= What the exercise asks =
Starting at the line containing "Rendered at 1654 by 1241 pixels." and ending at the line containing "List each element's", change "bounding box" to "bounding rectangle" and write out only those lines, leaving everything else unchanged.

= Provided records =
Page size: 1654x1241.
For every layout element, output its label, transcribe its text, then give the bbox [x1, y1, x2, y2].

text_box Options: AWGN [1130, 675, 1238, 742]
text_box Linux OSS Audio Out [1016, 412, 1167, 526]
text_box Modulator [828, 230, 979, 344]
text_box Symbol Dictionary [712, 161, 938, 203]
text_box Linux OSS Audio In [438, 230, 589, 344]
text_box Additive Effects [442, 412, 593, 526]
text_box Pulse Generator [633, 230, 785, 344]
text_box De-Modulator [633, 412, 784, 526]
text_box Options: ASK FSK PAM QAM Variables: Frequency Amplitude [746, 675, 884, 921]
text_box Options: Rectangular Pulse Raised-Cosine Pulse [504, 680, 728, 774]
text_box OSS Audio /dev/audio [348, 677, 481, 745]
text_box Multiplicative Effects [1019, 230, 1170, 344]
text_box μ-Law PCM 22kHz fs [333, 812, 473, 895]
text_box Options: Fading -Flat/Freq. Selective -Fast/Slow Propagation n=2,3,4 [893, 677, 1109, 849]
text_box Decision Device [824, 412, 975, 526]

...

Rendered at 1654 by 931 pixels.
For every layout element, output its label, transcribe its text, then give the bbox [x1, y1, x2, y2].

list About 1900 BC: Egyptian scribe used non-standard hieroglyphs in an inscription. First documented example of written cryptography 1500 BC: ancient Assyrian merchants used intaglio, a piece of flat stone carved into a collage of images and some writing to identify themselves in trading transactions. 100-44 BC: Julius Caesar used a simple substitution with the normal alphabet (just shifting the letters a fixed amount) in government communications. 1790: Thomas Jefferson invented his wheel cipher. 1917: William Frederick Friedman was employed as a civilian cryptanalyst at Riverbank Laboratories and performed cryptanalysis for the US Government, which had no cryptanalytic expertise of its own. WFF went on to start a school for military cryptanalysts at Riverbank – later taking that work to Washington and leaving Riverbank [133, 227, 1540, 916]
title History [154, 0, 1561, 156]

==

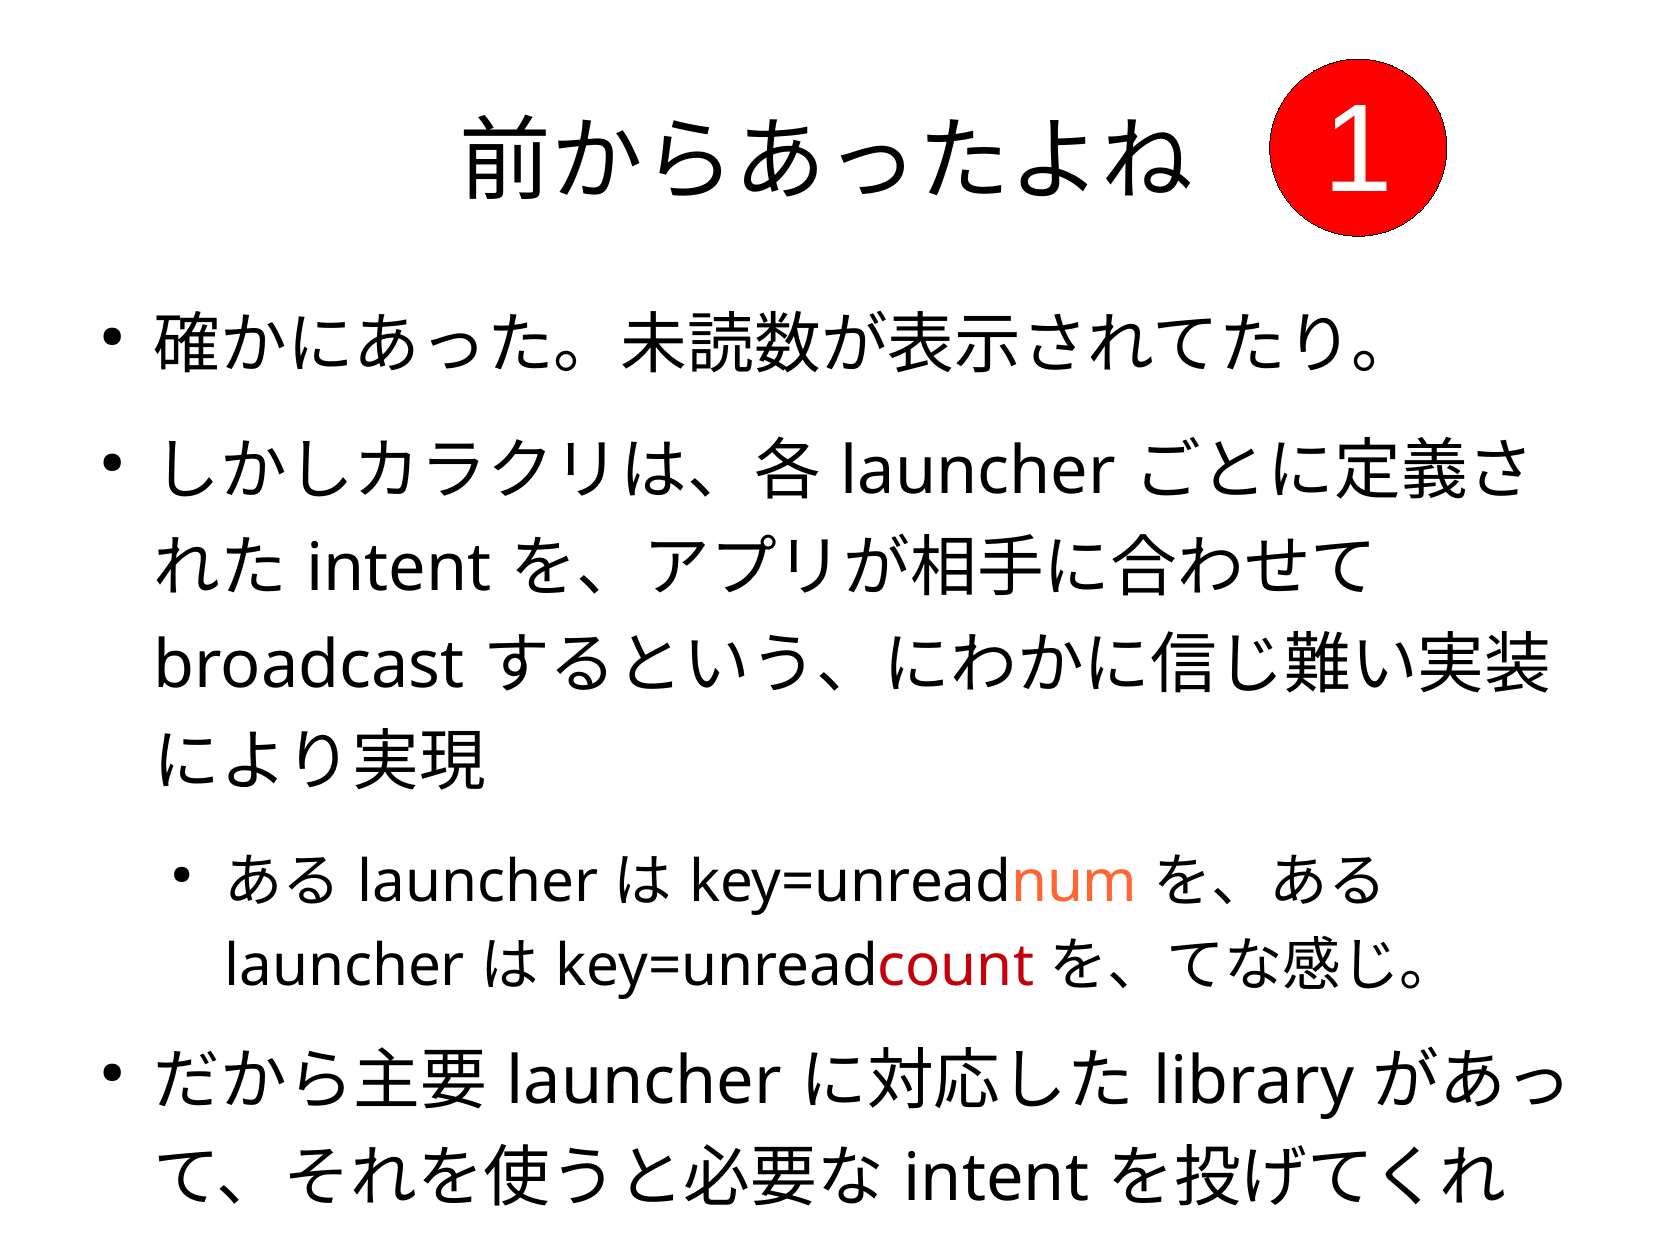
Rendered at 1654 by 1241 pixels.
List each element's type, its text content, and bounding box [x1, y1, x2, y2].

= Result =
Rendered at 1654 by 1241 pixels.
List each element's type, its text content, and bounding rectangle [x1, y1, x2, y2].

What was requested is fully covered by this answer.